__STATED EXERCISE__
In the passage on kernel modules below, which plugin is used to simulate device plugins?

__SELECTED PASSAGE__
==================================================

We can confirm that joydev module is not loaded and our new module is loaded now just by listing the modules in one of our nodes and check that there is no output:

05:19:01 root@rhcs-sign-test labsv2-test → oc debug node/ebl-worker-1.edgeinfra.cloud 
Temporary namespace openshift-debug-mr26h is created for debugging node...
Starting pod/ebl-worker-1edgeinfracloud-debug ...
To use host binaries, run `chroot /host`

Pod IP: 192.168.122.101
If you don't see a command prompt, try pressing enter.
sh-4.4# 
sh-4.4# chroot /host
sh-5.1# lsmod | grep joydev
sh-5.1# lsmod | grep kmm   
kmm_ci_a               16384  0
sh-5.1# 

Device Plugins

Device plugins play a crucial role in allocating and reporting specific hardware devices to the cluster. They are used for providing user-space configuration to the hardware devices and reporting those to the Kubernetes API so later scheduling decisions can be made.

In KMM, you can load device plugin images as part of the Module object.

For this example, we will utilize this plugin called simple-device-plugin to simulate device plugins. This plugin provides a way to emulate device plugins and test their functionality within the cluster.

==================================================

__GIVEN DATA__
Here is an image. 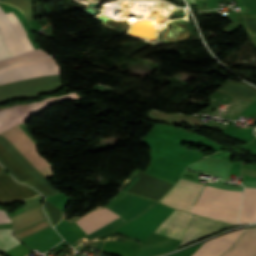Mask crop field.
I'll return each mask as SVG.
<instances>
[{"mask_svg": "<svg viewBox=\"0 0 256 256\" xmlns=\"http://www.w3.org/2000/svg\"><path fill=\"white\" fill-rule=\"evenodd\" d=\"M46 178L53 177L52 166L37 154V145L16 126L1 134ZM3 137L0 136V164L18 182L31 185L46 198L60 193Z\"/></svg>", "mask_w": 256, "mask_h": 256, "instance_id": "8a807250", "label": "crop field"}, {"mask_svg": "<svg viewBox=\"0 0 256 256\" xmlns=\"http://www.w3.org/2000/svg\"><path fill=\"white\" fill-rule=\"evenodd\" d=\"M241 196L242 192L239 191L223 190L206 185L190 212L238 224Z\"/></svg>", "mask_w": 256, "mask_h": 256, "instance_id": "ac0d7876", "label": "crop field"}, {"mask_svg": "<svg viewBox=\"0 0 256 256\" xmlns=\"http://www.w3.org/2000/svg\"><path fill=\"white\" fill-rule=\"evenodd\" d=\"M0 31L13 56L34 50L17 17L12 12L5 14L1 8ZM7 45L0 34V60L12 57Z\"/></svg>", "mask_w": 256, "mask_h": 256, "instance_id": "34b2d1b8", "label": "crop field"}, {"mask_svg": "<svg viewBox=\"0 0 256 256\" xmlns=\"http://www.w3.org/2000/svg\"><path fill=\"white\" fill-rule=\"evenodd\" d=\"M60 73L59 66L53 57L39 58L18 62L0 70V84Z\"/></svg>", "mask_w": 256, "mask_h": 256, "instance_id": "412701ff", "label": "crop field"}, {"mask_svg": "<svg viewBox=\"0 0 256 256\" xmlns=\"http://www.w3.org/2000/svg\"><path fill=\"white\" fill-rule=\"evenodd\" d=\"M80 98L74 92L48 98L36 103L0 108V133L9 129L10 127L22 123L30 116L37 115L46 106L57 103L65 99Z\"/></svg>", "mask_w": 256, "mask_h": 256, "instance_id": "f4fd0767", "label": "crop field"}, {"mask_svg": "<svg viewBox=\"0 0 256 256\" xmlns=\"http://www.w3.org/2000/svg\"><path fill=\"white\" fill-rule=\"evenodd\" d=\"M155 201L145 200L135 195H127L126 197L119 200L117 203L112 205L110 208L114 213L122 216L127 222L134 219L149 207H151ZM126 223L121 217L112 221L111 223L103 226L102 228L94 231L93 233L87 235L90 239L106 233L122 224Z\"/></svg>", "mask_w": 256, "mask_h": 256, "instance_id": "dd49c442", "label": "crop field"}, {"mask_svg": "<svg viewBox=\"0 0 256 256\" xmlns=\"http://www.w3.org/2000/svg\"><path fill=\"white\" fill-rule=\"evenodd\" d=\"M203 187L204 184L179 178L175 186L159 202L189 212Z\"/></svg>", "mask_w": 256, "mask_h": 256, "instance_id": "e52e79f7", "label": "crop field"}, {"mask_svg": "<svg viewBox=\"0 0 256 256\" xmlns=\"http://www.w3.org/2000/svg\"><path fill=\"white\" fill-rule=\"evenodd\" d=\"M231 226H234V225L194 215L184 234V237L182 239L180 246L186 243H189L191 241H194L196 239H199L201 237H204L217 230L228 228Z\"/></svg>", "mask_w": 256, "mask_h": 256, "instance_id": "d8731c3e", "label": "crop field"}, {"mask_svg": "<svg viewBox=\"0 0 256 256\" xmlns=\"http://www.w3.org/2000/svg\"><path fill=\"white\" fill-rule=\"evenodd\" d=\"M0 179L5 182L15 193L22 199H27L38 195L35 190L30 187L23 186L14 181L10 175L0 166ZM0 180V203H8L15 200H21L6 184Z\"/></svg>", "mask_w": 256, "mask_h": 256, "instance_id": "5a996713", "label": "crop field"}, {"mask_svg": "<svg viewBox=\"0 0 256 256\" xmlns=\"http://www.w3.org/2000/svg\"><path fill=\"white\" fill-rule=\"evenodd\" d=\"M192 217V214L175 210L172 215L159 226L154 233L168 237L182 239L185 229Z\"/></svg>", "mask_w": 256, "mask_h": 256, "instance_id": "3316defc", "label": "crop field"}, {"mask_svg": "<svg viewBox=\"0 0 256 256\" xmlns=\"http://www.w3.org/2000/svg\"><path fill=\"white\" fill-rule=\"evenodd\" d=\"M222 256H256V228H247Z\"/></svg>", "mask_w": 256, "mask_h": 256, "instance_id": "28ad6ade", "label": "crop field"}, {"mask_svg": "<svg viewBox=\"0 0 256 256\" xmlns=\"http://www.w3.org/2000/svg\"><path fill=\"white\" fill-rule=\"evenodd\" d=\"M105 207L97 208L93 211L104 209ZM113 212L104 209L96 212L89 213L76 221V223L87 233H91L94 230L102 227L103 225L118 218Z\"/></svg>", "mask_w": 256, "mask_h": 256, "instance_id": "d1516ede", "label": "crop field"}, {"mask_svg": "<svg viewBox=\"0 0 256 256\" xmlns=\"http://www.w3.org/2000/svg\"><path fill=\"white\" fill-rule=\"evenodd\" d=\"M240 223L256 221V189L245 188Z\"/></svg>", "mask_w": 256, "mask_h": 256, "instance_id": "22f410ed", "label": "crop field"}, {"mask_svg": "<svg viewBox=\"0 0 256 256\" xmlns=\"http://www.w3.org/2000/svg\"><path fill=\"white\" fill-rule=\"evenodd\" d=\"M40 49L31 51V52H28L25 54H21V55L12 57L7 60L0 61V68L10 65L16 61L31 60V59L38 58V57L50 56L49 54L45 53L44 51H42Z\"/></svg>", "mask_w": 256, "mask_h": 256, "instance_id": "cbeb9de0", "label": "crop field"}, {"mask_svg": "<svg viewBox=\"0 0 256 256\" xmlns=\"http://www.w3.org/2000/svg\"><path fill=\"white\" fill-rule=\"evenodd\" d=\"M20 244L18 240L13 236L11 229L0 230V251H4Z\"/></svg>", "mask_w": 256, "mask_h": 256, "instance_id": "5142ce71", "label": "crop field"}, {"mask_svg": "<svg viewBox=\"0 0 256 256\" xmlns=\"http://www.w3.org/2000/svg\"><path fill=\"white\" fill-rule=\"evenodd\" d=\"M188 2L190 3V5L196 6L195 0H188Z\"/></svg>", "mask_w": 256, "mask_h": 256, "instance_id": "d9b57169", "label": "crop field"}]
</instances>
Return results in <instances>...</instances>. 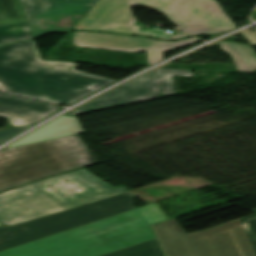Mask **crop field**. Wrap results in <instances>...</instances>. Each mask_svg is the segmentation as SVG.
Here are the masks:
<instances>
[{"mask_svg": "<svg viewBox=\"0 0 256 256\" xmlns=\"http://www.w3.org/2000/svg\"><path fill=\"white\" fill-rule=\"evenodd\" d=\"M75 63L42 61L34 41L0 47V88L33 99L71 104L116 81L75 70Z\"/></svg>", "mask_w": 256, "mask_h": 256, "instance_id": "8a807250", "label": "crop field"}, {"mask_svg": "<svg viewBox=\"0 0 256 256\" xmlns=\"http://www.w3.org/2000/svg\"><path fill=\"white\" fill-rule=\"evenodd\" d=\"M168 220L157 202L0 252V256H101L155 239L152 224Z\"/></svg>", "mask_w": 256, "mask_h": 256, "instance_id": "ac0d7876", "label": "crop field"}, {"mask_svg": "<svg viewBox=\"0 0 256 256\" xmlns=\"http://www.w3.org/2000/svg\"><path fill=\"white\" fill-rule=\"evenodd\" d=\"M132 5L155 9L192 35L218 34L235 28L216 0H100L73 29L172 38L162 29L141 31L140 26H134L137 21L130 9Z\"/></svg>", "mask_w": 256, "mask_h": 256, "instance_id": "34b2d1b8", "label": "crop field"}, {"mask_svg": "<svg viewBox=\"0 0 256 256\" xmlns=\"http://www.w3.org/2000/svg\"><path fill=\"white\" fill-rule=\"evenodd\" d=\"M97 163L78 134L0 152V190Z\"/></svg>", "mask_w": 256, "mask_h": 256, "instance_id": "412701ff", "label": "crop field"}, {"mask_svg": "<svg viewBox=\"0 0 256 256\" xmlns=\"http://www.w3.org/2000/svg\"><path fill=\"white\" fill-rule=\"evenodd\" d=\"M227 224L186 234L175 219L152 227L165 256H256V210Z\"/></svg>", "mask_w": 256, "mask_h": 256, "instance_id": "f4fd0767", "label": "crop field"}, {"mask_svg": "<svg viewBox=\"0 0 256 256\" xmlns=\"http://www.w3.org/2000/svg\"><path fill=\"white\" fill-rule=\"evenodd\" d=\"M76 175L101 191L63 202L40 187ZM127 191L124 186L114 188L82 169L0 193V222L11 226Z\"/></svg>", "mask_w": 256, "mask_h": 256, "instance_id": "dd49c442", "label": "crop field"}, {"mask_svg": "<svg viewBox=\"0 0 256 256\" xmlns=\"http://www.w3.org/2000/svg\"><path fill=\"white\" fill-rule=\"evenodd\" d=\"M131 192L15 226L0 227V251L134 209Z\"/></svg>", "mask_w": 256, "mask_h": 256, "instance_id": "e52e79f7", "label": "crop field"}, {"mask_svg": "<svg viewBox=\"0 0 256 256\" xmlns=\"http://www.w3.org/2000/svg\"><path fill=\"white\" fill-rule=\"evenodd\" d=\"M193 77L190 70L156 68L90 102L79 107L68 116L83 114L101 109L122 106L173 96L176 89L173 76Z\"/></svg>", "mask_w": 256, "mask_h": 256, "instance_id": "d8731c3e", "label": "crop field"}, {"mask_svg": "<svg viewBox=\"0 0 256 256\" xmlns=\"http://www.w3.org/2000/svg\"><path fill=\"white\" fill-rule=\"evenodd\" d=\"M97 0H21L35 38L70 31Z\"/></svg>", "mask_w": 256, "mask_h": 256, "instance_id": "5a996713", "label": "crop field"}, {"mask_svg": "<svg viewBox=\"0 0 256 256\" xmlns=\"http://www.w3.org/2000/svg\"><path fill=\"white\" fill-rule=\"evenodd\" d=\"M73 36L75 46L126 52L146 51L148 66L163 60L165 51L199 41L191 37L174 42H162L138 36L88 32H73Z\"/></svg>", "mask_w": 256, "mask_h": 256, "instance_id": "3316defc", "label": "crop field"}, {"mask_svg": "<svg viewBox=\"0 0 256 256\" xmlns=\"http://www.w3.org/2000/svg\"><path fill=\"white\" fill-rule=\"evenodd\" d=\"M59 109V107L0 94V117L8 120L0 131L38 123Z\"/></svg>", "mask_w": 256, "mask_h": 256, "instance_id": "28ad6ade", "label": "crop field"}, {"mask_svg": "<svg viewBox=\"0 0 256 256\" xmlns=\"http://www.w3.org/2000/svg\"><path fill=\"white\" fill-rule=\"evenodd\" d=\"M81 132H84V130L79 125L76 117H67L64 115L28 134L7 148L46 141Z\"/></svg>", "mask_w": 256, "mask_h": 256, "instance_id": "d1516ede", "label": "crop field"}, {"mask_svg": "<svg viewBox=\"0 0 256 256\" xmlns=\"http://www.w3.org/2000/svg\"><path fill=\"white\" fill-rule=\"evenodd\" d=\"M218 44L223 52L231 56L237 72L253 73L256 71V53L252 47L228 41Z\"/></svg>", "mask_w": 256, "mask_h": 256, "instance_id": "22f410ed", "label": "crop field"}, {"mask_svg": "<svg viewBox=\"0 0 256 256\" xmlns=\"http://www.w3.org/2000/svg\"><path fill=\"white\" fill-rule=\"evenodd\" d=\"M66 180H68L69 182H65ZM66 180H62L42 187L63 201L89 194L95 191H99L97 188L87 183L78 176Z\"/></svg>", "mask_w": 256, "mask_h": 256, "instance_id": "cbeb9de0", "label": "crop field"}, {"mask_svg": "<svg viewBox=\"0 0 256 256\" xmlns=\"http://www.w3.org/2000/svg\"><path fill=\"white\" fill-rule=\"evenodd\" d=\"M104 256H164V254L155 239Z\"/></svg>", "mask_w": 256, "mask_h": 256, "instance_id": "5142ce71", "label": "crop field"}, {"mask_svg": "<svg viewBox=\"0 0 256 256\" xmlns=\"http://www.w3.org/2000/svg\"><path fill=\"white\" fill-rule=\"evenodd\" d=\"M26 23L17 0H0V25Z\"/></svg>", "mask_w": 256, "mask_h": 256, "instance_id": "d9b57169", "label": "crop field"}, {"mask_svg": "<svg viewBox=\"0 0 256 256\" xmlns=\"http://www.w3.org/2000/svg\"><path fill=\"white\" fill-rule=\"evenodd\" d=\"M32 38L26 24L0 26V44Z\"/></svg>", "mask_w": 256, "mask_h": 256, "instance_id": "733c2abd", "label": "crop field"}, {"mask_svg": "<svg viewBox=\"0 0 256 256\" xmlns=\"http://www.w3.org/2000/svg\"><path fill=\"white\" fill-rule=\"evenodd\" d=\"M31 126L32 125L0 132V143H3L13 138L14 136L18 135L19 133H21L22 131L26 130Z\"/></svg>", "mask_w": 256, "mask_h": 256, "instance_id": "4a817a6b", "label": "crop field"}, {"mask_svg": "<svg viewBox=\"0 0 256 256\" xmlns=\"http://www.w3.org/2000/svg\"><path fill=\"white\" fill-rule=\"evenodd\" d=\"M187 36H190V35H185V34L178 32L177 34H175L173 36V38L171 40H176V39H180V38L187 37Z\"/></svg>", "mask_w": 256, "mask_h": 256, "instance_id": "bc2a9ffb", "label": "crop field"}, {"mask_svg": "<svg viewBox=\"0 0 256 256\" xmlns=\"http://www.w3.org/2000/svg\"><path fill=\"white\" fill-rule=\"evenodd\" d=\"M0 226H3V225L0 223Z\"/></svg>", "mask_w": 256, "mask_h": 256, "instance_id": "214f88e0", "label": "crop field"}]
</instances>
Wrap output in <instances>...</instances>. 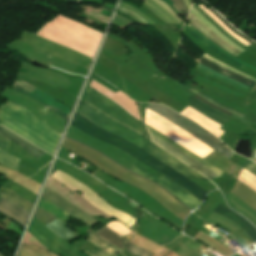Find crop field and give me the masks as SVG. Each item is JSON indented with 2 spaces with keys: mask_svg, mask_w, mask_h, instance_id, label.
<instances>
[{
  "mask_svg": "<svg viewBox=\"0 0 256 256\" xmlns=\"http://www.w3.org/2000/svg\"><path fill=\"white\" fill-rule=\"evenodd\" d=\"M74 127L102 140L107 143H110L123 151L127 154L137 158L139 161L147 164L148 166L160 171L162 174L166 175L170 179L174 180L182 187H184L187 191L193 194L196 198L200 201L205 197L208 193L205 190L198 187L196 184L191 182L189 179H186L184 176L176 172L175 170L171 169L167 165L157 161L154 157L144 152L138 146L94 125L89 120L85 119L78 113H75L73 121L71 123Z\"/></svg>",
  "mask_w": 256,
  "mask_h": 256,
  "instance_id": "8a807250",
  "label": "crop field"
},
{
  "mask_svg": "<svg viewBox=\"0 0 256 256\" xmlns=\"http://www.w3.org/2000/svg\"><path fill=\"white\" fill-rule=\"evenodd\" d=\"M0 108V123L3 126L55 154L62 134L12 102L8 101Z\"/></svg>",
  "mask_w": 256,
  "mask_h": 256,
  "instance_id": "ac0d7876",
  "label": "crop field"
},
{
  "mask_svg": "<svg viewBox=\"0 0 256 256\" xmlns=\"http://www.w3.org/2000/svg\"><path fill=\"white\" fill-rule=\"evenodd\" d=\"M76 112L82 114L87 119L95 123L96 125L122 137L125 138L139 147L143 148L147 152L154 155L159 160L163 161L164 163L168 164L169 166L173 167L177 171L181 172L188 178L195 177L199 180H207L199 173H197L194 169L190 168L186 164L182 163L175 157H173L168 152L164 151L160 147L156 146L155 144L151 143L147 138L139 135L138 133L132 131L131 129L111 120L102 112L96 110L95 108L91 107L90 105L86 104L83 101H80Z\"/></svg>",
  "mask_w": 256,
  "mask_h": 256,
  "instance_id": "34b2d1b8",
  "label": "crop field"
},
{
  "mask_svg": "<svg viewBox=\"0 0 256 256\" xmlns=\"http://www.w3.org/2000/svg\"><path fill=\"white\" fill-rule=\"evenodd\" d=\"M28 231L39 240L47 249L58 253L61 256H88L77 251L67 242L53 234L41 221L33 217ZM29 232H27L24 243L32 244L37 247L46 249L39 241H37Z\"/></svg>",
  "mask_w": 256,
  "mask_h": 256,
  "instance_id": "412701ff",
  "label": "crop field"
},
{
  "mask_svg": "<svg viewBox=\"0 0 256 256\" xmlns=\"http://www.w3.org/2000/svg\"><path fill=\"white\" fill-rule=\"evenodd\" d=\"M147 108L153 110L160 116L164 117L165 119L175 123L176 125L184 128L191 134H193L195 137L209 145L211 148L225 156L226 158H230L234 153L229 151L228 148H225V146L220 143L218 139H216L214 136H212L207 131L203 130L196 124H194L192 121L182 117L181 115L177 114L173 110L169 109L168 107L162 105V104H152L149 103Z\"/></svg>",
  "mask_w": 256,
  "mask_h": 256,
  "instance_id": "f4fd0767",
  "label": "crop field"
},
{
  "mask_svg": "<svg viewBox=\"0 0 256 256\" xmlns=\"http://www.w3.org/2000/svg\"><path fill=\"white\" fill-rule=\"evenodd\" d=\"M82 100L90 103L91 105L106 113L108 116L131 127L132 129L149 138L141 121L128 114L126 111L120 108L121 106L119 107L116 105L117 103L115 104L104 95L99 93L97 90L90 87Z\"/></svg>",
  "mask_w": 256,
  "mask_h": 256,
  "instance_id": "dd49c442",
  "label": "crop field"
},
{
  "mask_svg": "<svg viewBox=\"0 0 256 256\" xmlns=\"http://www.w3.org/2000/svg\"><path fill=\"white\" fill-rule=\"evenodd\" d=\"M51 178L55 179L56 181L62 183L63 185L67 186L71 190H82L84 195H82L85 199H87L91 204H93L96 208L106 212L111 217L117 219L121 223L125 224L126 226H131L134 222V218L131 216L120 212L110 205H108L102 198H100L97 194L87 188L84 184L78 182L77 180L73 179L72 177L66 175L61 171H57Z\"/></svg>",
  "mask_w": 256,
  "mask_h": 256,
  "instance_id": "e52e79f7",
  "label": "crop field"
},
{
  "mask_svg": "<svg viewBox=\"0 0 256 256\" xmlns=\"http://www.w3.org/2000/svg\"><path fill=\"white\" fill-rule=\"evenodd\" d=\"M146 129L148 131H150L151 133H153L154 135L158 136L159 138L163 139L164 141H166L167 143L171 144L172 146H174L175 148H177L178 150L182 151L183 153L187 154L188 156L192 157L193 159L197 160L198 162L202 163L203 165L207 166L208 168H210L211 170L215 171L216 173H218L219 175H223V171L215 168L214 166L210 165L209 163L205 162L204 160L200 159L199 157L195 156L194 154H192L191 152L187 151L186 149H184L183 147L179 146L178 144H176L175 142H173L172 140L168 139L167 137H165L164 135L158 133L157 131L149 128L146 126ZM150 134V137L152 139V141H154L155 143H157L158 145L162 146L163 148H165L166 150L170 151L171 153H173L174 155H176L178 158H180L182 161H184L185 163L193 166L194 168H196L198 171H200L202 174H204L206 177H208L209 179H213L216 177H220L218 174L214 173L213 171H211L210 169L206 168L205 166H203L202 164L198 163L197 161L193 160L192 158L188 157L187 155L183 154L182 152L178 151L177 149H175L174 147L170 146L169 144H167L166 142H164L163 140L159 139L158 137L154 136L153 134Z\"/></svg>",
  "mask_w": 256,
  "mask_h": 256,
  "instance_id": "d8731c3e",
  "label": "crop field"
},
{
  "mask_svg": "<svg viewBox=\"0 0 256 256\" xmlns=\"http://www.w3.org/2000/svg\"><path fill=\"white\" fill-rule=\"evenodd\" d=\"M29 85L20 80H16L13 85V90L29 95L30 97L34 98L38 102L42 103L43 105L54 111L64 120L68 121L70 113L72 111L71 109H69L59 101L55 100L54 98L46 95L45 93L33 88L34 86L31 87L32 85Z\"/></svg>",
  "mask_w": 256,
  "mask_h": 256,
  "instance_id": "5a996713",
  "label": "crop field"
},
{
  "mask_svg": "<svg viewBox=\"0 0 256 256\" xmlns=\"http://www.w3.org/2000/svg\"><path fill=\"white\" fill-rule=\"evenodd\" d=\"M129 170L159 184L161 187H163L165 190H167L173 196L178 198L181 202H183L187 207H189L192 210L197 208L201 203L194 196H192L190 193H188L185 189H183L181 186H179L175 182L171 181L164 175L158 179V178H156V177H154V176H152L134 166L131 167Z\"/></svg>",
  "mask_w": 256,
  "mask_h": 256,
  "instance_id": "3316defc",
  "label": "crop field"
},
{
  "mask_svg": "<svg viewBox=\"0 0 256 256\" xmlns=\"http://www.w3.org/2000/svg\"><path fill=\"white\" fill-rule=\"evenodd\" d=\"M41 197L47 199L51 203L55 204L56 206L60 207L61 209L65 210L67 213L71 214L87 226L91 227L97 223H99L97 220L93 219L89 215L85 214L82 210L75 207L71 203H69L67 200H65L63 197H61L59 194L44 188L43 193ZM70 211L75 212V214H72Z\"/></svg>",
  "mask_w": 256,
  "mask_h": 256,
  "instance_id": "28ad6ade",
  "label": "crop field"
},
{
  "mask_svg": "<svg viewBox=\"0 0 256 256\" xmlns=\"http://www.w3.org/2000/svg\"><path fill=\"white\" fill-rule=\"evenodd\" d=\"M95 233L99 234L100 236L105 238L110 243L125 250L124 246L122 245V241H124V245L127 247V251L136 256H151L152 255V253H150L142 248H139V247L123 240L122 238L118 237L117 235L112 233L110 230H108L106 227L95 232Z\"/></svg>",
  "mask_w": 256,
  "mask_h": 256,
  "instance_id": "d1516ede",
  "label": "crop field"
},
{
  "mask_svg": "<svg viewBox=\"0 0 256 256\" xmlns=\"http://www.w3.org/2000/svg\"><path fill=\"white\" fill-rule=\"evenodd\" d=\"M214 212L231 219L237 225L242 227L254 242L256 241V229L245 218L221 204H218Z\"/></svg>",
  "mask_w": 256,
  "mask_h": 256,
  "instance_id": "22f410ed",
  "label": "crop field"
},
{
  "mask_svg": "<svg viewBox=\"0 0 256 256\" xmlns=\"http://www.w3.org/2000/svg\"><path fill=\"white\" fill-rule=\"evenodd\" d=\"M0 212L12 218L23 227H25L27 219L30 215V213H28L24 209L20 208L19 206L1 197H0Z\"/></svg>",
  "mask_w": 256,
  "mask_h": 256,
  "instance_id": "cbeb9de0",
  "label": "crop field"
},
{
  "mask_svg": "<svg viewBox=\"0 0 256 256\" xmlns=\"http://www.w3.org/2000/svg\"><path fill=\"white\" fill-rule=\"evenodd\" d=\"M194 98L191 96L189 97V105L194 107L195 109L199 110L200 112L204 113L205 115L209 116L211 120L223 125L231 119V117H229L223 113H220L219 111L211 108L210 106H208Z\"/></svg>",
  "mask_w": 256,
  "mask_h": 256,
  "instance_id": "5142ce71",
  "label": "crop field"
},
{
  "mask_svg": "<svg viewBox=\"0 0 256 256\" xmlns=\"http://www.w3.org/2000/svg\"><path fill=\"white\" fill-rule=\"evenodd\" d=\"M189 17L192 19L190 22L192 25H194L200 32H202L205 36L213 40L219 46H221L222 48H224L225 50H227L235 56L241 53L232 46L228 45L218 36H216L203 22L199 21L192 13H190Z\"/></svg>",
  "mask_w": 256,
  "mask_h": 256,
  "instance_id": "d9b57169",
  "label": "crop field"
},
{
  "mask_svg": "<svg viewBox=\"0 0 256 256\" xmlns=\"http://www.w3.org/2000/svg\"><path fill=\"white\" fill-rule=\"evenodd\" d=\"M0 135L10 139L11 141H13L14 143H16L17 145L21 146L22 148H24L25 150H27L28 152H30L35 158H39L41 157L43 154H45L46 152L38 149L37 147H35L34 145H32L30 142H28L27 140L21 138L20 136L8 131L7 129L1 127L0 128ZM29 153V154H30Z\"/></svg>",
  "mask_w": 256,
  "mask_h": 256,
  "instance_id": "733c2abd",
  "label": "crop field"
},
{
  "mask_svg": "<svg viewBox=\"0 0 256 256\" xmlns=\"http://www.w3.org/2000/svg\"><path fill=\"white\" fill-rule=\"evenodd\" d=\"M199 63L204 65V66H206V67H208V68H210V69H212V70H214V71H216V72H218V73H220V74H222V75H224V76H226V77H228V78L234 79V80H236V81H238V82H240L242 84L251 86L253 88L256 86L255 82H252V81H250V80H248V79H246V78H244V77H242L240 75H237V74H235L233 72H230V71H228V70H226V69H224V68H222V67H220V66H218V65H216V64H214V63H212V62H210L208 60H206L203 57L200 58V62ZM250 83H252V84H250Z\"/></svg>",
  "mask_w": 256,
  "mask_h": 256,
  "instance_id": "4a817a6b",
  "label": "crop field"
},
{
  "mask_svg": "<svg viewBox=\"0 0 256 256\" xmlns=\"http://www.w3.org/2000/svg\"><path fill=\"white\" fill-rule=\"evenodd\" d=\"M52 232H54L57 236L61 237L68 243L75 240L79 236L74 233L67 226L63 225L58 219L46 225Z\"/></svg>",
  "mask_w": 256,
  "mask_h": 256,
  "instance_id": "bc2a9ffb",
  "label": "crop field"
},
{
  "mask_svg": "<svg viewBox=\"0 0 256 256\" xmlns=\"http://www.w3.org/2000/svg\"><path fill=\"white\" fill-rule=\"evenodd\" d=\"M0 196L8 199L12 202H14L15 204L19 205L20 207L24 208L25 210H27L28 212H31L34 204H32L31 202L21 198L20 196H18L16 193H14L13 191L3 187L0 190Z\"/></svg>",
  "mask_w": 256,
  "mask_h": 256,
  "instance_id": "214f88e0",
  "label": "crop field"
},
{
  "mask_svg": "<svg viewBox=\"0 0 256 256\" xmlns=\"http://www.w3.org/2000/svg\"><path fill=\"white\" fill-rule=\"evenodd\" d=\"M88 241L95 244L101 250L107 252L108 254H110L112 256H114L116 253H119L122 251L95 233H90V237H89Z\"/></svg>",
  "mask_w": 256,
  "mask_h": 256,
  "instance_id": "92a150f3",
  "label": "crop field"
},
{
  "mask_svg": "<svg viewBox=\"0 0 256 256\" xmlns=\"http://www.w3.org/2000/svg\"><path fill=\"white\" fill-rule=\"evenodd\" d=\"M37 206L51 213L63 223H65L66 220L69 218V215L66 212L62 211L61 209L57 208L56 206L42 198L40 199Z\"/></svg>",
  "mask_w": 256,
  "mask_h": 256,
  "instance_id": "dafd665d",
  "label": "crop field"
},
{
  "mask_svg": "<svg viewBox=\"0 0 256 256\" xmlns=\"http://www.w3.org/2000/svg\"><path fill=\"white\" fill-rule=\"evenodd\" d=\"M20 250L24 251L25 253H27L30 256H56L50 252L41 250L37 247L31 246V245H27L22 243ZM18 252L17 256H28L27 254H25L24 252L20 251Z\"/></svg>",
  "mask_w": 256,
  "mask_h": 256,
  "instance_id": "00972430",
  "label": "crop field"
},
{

==================================================

__ANSWER TO THIS TASK__
simple-device-plugin